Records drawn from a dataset
^^^^^^^^^^^^^^^^

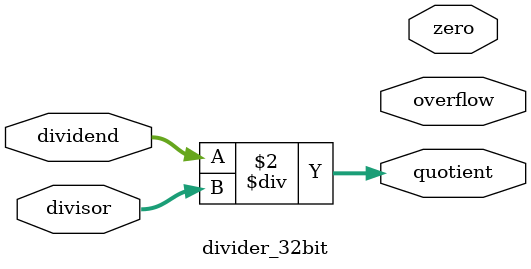
<source format=sv>
module divider_32bit(
  input logic [31:0] dividend,
  input logic [31:0] divisor,
  output logic [31:0] quotient,
  output logic overflow,
  output logic zero
  
);

   always_comb begin

		quotient= dividend/divisor;

	end 

endmodule
</source>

^^^^^^^^^^^^^^^^

#### [PROBLEM STATEMENT]
Only the lines from the one containing "quotient= dividend/divisor;" through the end of the records above belong in the answer, each exactly as written.

#### [SOLUTION TO THIS TASK]
		quotient= dividend/divisor;

	end 

endmodule
</source>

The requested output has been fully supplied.